The portion where the sandy dirt has been dug out revealed a concrete footer under the wall. Nothing could be passed through the wall, and crossing over the wall would have been a futile and dangerous endeavor: Border Patrol regularly kept watch on the U.S. side:


That wall was put to different use in San Luis Rio Colorado, Mexico. Here are migrants camped up against the fence awaiting the opportunity to make credible fear claims at the San Luis Port of Entry:


Bollard-style fencing separates the border in more remote areas. Here is an example of such fencing on the outskirts of San Luis, Ariz.:


The gates allow Border Patrol vehicles access to the road on the other side of the fence.

In the desert east of San Luis, I saw a more substantial bollard-style fence, consisting of posts and solid steel panels:


The arrows point to spots where a group of migrants recently tunneled under the wall. As AZCentral reported that incident:

The largest single group of migrant families and minors ever recorded in the Yuma area tunneled underneath a border fence and voluntarily turned themselves in to U.S. Border Patrol agents, according to Customs and Border Protection officials in Arizona.

A group of 376 migrants, composed almost overwhelmingly of Guatemalan families and children seeking asylum, breached the U.S.-Mexico border just before noon Monday, approximately 4½ miles east of the San Luis commercial port of entry.

There were no concrete footers under that part of the wall, and the ground was sandy. Small holes in the wall are there to allow animals to pass through:


That said, the landscape on the U.S. side of the border was barren and forbidding:


Not visible is the closest structure: the Arizona State Prison Complex on South Avenue B, which can barely be seen in this picture, along with a camera tower in the distance. Border Patrol "drag marks" crossed the "road", revealing where vehicles and individuals had passed:


Thinner post fences sat directly adjacent to the ports of entry, again surrounded by razor wire.

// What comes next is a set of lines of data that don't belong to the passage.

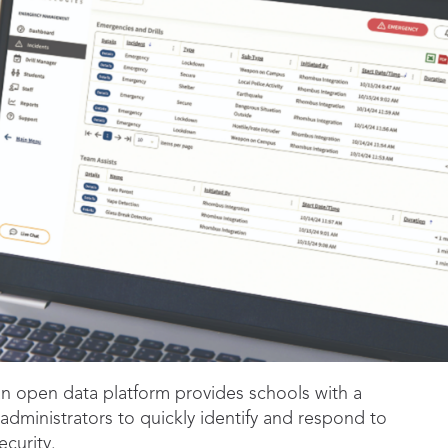
n open data platform provides schools with a
dministrators to quickly identify and respond to
curity.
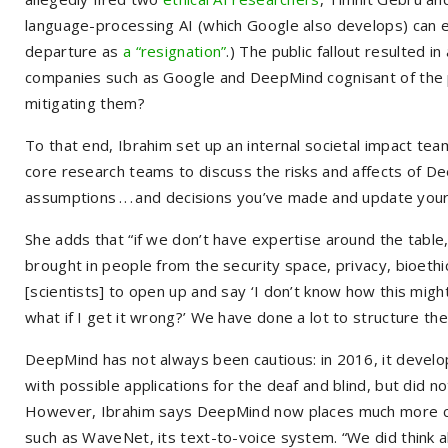
language-processing AI (which Google also develops) can 
departure as
a “resignation”
.) The public fallout resulted i
companies such as Google and DeepMind cognisant of the po
mitigating them?
To that end, Ibrahim set up an internal societal impact tea
core research teams to discuss the risks and affects of De
assumptions . . . and decisions you’ve made and update your
She adds that “if we don’t have expertise around the tabl
brought in people from the security space, privacy, bioethici
[scientists] to open up and say ‘I don’t know how this mig
what if I get it wrong?’ We have done a lot to structure th
DeepMind has not always been cautious: in 2016, it develo
with possible applications for the deaf and blind, but did n
However, Ibrahim says DeepMind now places much more cons
such as WaveNet, its text-to-voice system. “We did think 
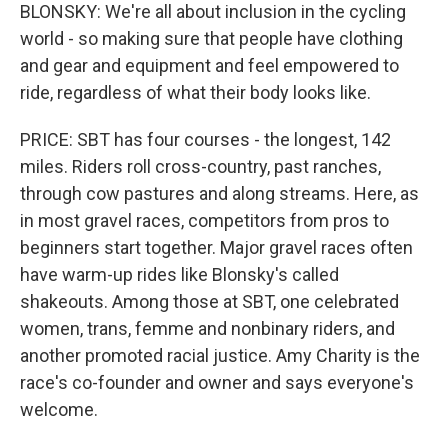
BLONSKY: We're all about inclusion in the cycling
world - so making sure that people have clothing
and gear and equipment and feel empowered to
ride, regardless of what their body looks like.
PRICE: SBT has four courses - the longest, 142
miles. Riders roll cross-country, past ranches,
through cow pastures and along streams. Here, as
in most gravel races, competitors from pros to
beginners start together. Major gravel races often
have warm-up rides like Blonsky's called
shakeouts. Among those at SBT, one celebrated
women, trans, femme and nonbinary riders, and
another promoted racial justice. Amy Charity is the
race's co-founder and owner and says everyone's
welcome.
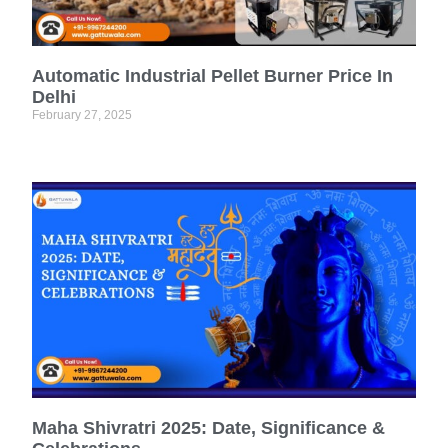
Automatic Industrial Pellet Burner Price In
Delhi
February 27, 2025
Maha Shivratri 2025: Date, Significance &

Here is the post fence at the port-of-entry in Calexico, Calif.:


Similar, but slightly shorter, fencing is installed at the Andrade, Calif., port of entry, separating it from the Alamo Canal:


And here, surrounded by razor wire, separating the port facility in Andrade from Los Algodones:


Metal mesh fences are also used, usually as a second-line fence, as here in Andrade, where they separate the Border Patrol access road from a nearby parking lot:


Two different styles of metal mesh fences, one topped with razor wire, and the other topped with barbed wire, surround the Border Patrol access road near the San Luis Port of Entry:


Similarly, metal mesh fences surround the bridge over the All American Canal in Gordons Well, Calif.:


Gordons Well is in a particularly remote part of the border. That area features brace and beam anti-ram fences along the border itself:


In addition, there are also brace-and-beam anti-ram bollard fences with gates at Gordons Well:


In addition to fences, there are also vehicle barriers along the border. Here is examples of so-called Normandy barriers near Yuma:


In addition, concrete barriers topped with razor wire are available to be placed near the San Luis port of entry, in the event of a mass rush of individuals through the port:


And here, near the Andrade port of entry:


Finally, visible in the right-side background of this photograph from the port of Andrade are simple tubular vehicle barriers.